Some people think music is just music but I see it as an instrument to influence people’s emotions! My set is comprised of a variety of tracks but there has to be a relationship between the genres, so that when transitioning it is always flawless.

What do you personally consider to be the incisive moments in your artistic career?

There have been many but each of them has made me the DJ that I am today. My career was and is built on such moments, I think I am still growing and honing my craft and naming each one would take more than a day, lol.

What are your main challenges as a DJ? What is it about it, compared to making your own music that appeal to you most?

In regards to challenges it would definitely be getting the right equipment, its expensive and not easily available in our country. It’s funny you asked me to compare it to making music...I actually do make music; I have a few tracks out. Come to think of it the two are exactly the same for me because I produce music the same way I DJ. It’s more about what I am feeling at that particular moment.

What do you usually start with when preparing a set?
A glass of mazoe orange crush.
What determines a set for you is it trends or is it long term relationships with particular tracks? Is there certain criterion for selecting what to play at a gig?

A little bit of everything. You want to always capture a crowd’s imagination first then take them on a journey. Old school music in the right doses and certain artists at the right venue helps to capture the crowd so does new school music but I have found that if you can invoke memories in your crowd, the night will be amazing. It’s always that “eish lengoma ntwana” moment that has gotten us in trouble.

Do you believe in the possibility of ‘reading an audience’ and how do you put it into practise?

Reading an audience is one of the fundamentals of DJing. And as a DJ it’s a skill you need to acquire if you hope to impact your audience or else you will fail at every turn. It’s basically stereotyping or profiling a crowd if I can put it like that. It involves doing your research if the occasion is specific like a wedding, an office party or a religious gathering.

How do you seek the balance between giving the crowd what they want as opposed to treating them to something new and your own experience so to speak?

When you are a DJ you are the master of your craft and it is your task to sort of seek that balance. I believe in mixing tracks that are well known, new and old but have the same hype and vibe; such that your audience can go from screaming to well known mainstream music to ‘we don’t know this track but it’s lit’.

What makes a strong transition from one track to the next?

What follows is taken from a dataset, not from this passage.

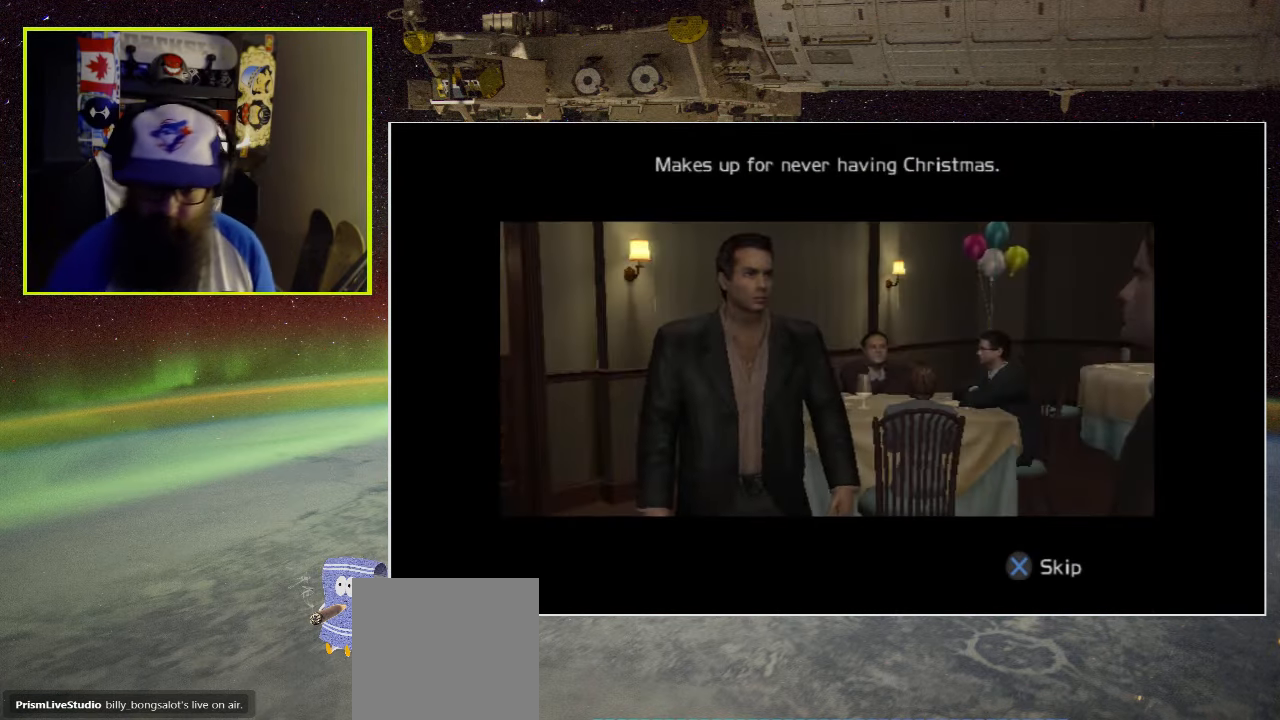
{"buttons": [], "left_stick": "center", "right_stick": "center", "events": []}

Well it’s all about beat matching, knowing how the song is structured, there are certain patterns on different tracks that match, for example DJ Mustard usually goes ‘Yeah’ on most of his tracks and I’ve found that most songs have that and so it becomes easy to mesh. It’s like imagining the song in bits and pieces you have to know which part most appeals to the crowd, is it the intro, the chorus or the bridge or a certain hook. So song selection is very important. It’s chopping up the songs because; there are moments in a song that you cannot do without. There are certain drum patterns and baselines that are predominant in a lot of tracks and so aligning that on a different track will be seamless. It was a trick that Oskido used on a lot of his sets.   A good transition is finding the common denominator between tracks but it is very time specific. It’s like wearing a blue suit with a red tie, two different colours but together a great look (he laughs).

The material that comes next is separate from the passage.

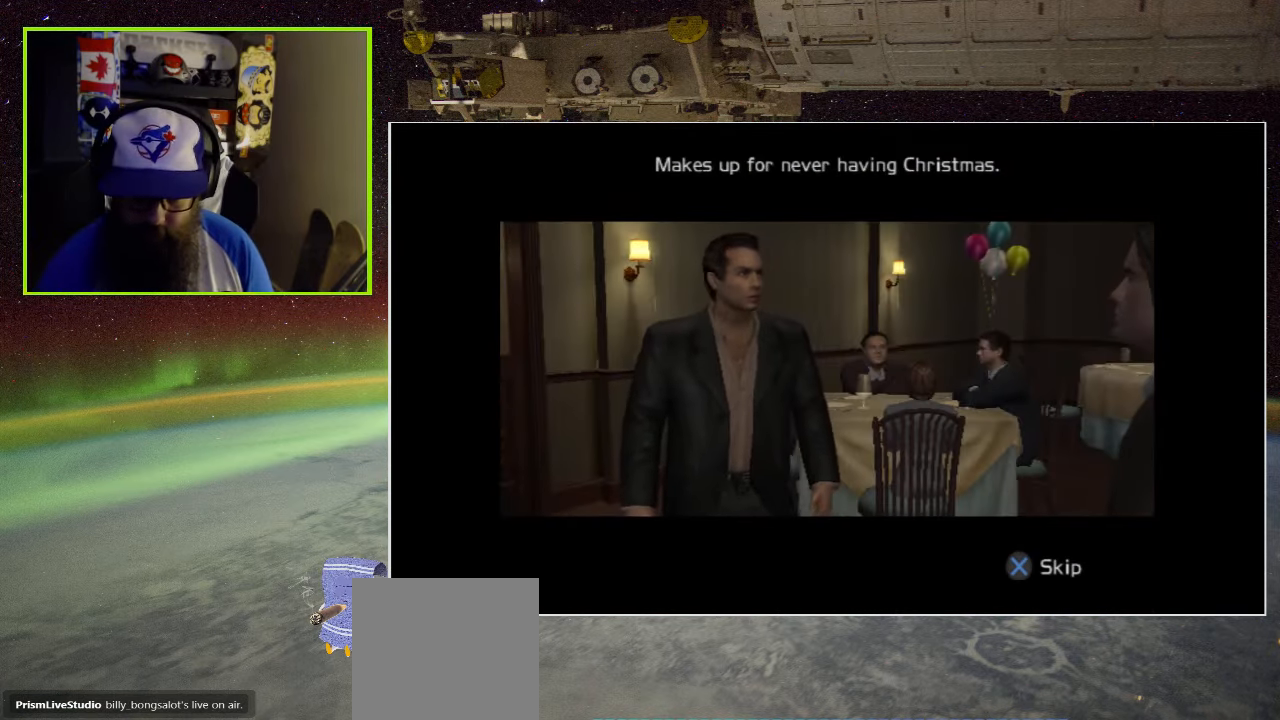
{"buttons": [], "left_stick": "center", "right_stick": "center", "events": []}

What makes DJing different from just pressing play on your playlist?

First of all your playlist is a personal selection, people have access to the same music that I have and so as a DJ I have a 75- 25 percent rule. The 75 is all the popular music out there but the 25 is how you sort it out, it’s that personal touch, it’s the art, that’s when you hear fans say “I like the way Kead mixes”. You can never reinvest something, accept that and make it work for you.  Taking into consideration other people’s influences makes it different from just pressing play.

You talked about making your own music, where can your fans access this music and what should we look forward to in the future?

It’s on all good music sites, ITunes, TraxSource, Beatport and YouTube as well. I also worked with Effort Gashu on a few tracks.  In 2016 I realised a local production, an album titled War after Victory Vol. 2016, a compilation of tracks realised locally because most of my fans could not buy my tracks on line. I am currently working on the prequel to War after Victory, it’s called Lost Directory Vol. 2017, which is scheduled to be realised later on in the year. It’s a compilation of tracks that were supposed to be “lost”. I also hope to travel and produce a lot of music.

If you had a time machine and you could go back to the time when you were fourteen, what advice would you give your younger self?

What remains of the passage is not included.